Tasks for this exercise
A) Rewrite the passage on billion-dollar disaster climatology from "A new climatology" to "States and its regions.", putting "catastrophes" in place of "disasters".
B) Say whether each statement agrees with the passage on billion-dollar disaster climatology, answering yes or no and quoting the words that decide it: (i) Since 1980, the United States has sustained 265 weather and climate disasters costing $1 billion or more each. (ii) The cumulative cost of those disasters is less than $1 trillion. (iii) The climatology's visualization tools cover all U.S. states.

Climatology helps place frequency and type of disaster into historical perspective

Photo of cars flooded in Norfolk, Virginia, in May 2017 by NWS, Yaakov Wilson
Courtesy of NOAA NWS, Yaakov Wilson

A new climatology could help provide context to the long-term seasonal frequency of billion-dollar weather and climate disasters across the United States and its regions.

NCEI tracks U.S. weather and climate events that have significant economic and societal impacts and provides quarterly summaries of these events. Since 1980, the United States has sustained 265 weather and climate disasters where the overall damage costs per event reached or exceeded $1 billion (including adjustments based on the Consumer Price Index, as of April 2020). The cumulative cost for these 265 events exceeds $1.775 trillion.

A new NCEI tool is designed to help users investigate the climatological (long-term) frequency of these events across the Nation and its regions. The climatology provides visualization tools, such as graphs and figures, for several regions and all U.S. states. This can be a useful way for decision-makers to utilize historical data to understand which types of large events typically occur at what times of year, by region. The information also raises awareness of the potential for multiple, cascading hazards, which historically can occur from season to season.

Understanding Hazards by Event Type

NCEI’s 40-year climatology of U.S. billion-dollar disasters offers a more detailed view of risk from extreme events, which are often seasonal in nature. For example, during the spring through early summer, severe storms, including tornadoes, hail, and high winds, often occur in the United States. The billion-dollar threshold events of this type are denoted in green in the figure below. They typically occur in, but aren’t limited to, the Plains, Midwest, and Southeast.

Stored items
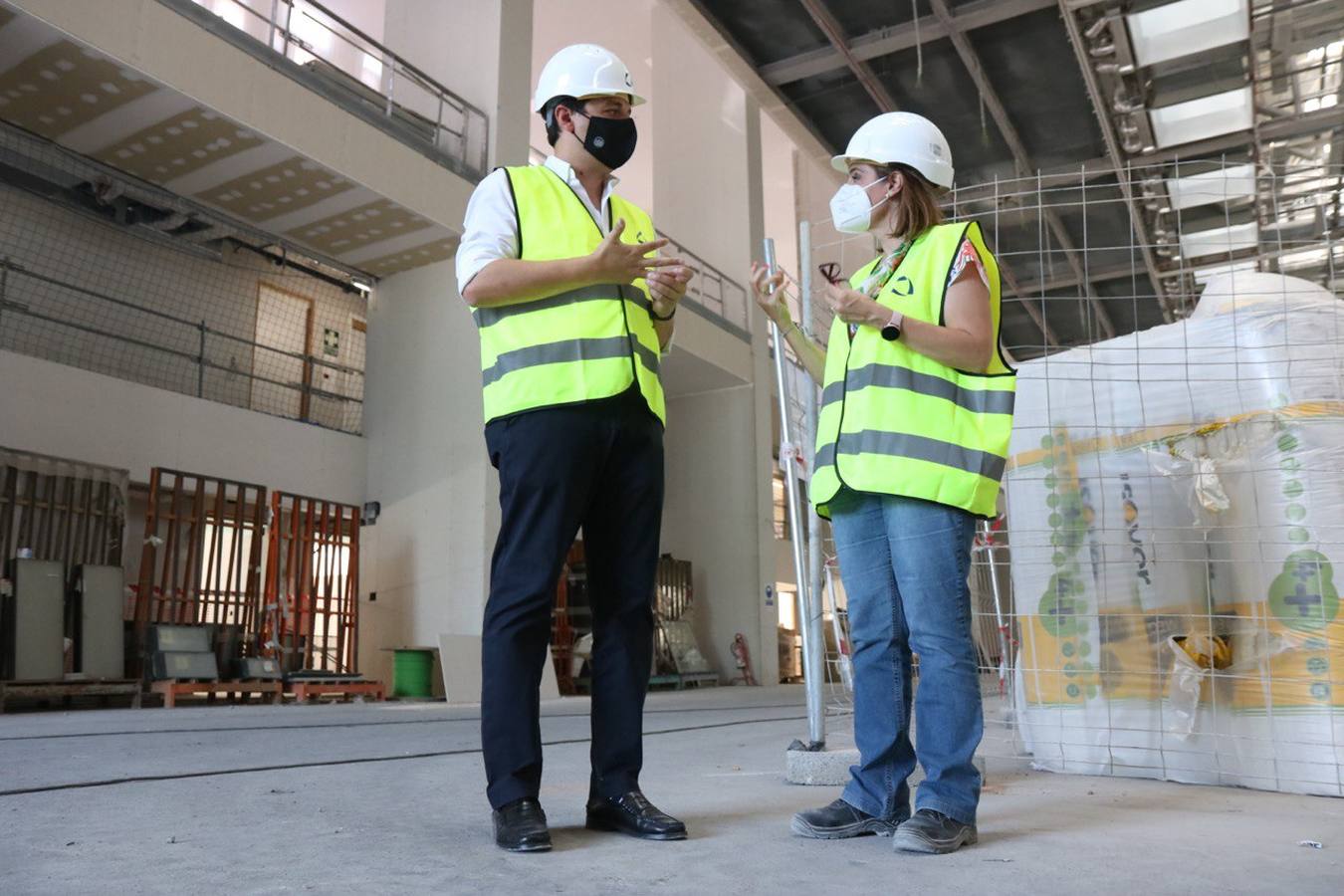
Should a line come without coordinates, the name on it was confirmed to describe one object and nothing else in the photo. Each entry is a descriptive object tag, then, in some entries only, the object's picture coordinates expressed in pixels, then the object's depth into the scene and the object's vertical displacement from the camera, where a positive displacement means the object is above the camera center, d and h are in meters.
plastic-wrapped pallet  2.79 +0.22
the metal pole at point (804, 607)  2.91 +0.05
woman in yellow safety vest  1.93 +0.30
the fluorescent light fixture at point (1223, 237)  11.99 +4.46
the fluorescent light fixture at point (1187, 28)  8.70 +5.02
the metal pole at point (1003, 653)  3.07 -0.12
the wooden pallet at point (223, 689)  7.56 -0.40
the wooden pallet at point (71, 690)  6.93 -0.35
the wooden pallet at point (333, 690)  8.28 -0.45
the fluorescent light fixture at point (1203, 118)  10.14 +4.99
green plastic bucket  9.10 -0.36
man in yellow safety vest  1.89 +0.39
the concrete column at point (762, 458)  13.51 +2.20
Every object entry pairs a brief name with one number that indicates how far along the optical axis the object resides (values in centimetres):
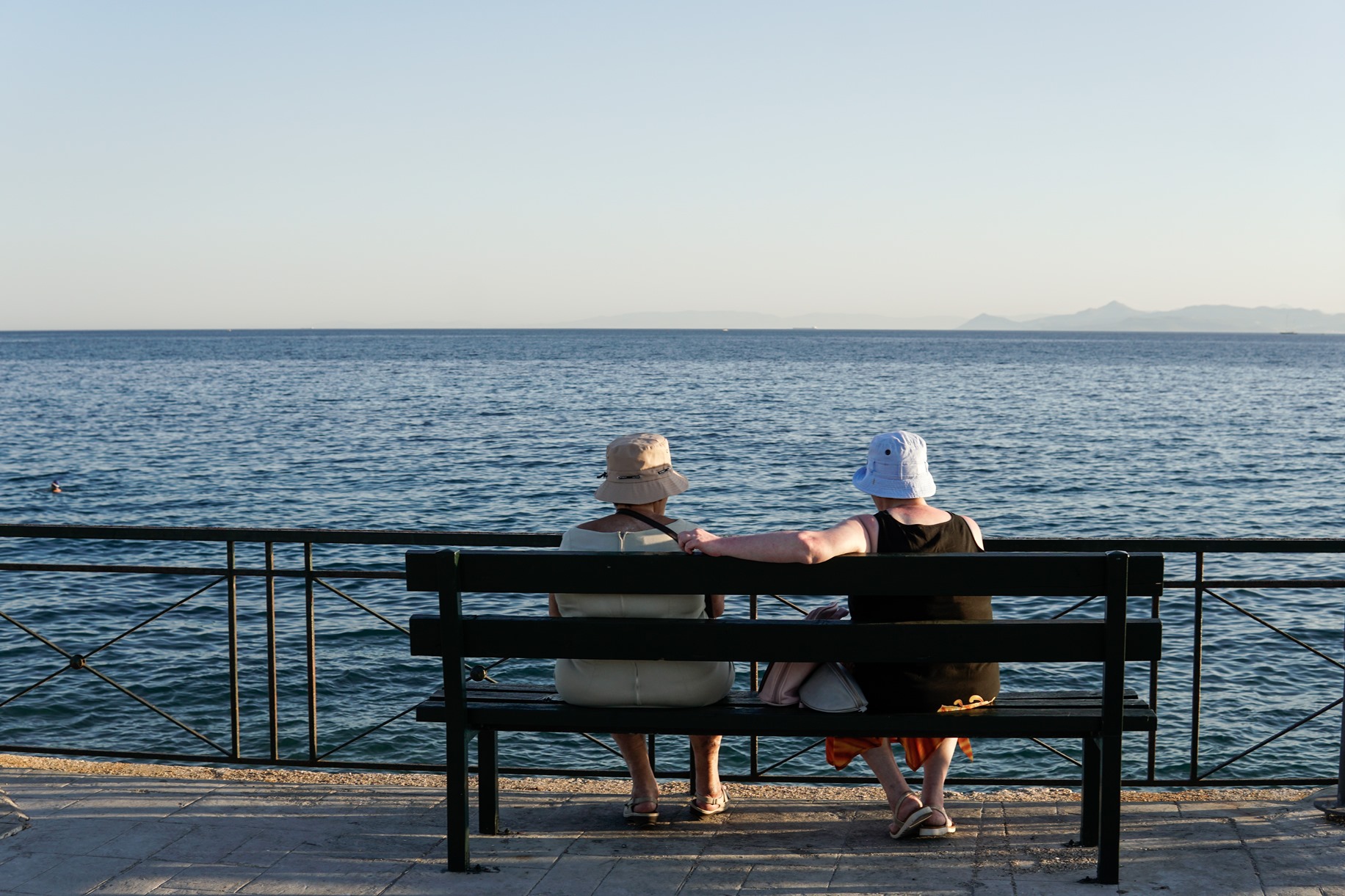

Responses
A)
A new climatology could help provide context to the long-term seasonal frequency of billion-dollar weather and climate catastrophes across the United States and its regions.

B)
(i) Yes: "Since 1980, the United States has sustained 265 weather and climate disasters where the overall damage costs per event reached or exceeded $1 billion"
(ii) No: "The cumulative cost for these 265 events exceeds $1.775 trillion."
(iii) Yes: "The climatology provides visualization tools, such as graphs and figures, for several regions and all U.S. states."